## Short exercise
Quote the rows exactly as they appear, starting with the line that contains "genus: Ficus" and continuing through the end of the rows, with both ends included.

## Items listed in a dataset
───
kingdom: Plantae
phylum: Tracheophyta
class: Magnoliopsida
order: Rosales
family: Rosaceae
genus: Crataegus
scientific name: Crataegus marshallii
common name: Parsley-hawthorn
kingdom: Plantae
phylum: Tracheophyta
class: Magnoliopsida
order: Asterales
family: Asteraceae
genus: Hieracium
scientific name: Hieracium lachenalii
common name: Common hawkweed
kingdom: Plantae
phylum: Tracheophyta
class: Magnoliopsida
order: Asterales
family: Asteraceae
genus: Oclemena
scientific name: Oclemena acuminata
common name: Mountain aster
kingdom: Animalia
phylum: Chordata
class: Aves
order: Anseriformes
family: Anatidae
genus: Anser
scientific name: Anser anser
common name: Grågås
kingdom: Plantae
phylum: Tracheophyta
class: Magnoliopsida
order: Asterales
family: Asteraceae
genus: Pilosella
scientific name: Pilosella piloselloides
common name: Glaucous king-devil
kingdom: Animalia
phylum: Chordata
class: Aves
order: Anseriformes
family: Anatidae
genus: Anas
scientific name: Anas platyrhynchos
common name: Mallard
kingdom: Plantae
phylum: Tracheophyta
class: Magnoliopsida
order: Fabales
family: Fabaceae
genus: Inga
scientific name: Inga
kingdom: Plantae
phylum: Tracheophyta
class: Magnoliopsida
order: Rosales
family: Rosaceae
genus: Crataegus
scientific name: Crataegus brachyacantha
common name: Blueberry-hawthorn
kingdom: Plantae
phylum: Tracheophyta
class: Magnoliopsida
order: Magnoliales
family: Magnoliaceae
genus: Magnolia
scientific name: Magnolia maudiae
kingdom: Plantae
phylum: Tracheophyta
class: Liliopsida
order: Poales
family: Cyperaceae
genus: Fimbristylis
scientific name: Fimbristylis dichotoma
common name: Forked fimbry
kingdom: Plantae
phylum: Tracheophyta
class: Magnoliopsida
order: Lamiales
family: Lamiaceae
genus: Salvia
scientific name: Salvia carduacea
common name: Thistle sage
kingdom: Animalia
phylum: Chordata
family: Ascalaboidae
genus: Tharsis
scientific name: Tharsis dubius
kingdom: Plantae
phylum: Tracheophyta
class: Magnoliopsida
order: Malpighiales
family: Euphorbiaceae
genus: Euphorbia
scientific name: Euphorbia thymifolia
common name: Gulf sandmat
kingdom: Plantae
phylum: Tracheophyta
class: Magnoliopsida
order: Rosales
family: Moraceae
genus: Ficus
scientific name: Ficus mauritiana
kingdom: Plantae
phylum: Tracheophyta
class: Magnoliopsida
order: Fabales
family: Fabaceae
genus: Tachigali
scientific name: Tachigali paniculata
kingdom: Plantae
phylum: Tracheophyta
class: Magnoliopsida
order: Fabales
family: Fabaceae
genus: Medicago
───
## Task solution
genus: Ficus
scientific name: Ficus mauritiana
kingdom: Plantae
phylum: Tracheophyta
class: Magnoliopsida
order: Fabales
family: Fabaceae
genus: Tachigali
scientific name: Tachigali paniculata
kingdom: Plantae
phylum: Tracheophyta
class: Magnoliopsida
order: Fabales
family: Fabaceae
genus: Medicago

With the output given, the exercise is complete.